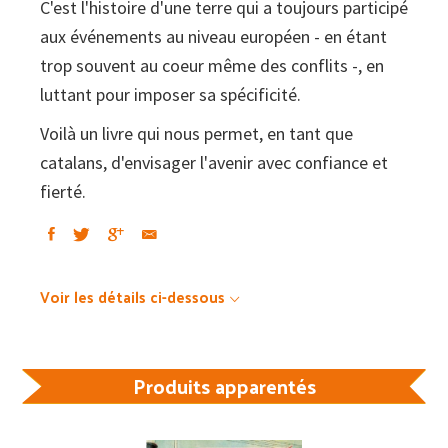
C'est l'histoire d'une terre qui a toujours participé
aux événements au niveau européen - en étant
trop souvent au coeur même des conflits -, en
luttant pour imposer sa spécificité.
Voilà un livre qui nous permet, en tant que
catalans, d'envisager l'avenir avec confiance et
fierté.
Voir les détails ci-dessous
Produits apparentés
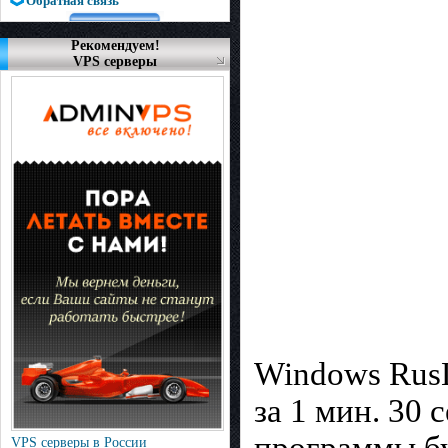
Обратная связь
Рекомендуем!
VPS серверы
Windows RusL
за 1 мин. 30 
программы бу
VPS серверы в России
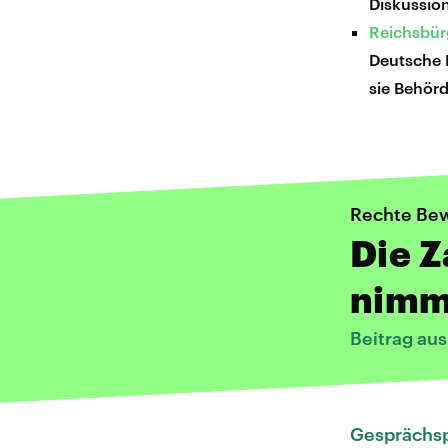
Diskussion
Reichsbür
Deutsche R
sie Behör
Rechte Be
Die Z
nimm
Beitrag au
Gesprächsp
···
### Task to carry out
From start to finish, output the listing exactly, but omit its pictures.

### Answer for the task
C'est l'histoire d'une terre qui a toujours participé
aux événements au niveau européen - en étant
trop souvent au coeur même des conflits -, en
luttant pour imposer sa spécificité.
Voilà un livre qui nous permet, en tant que
catalans, d'envisager l'avenir avec confiance et
fierté.
Voir les détails ci-dessous
Produits apparentés
Обратная связь
Рекомендуем!
VPS серверы
Windows RusL
за 1 мин. 30 
программы бу
VPS серверы в России
Diskussion
Reichsbür
Deutsche R
sie Behör
Rechte Be
Die Z
nimm
Beitrag au
Gesprächsp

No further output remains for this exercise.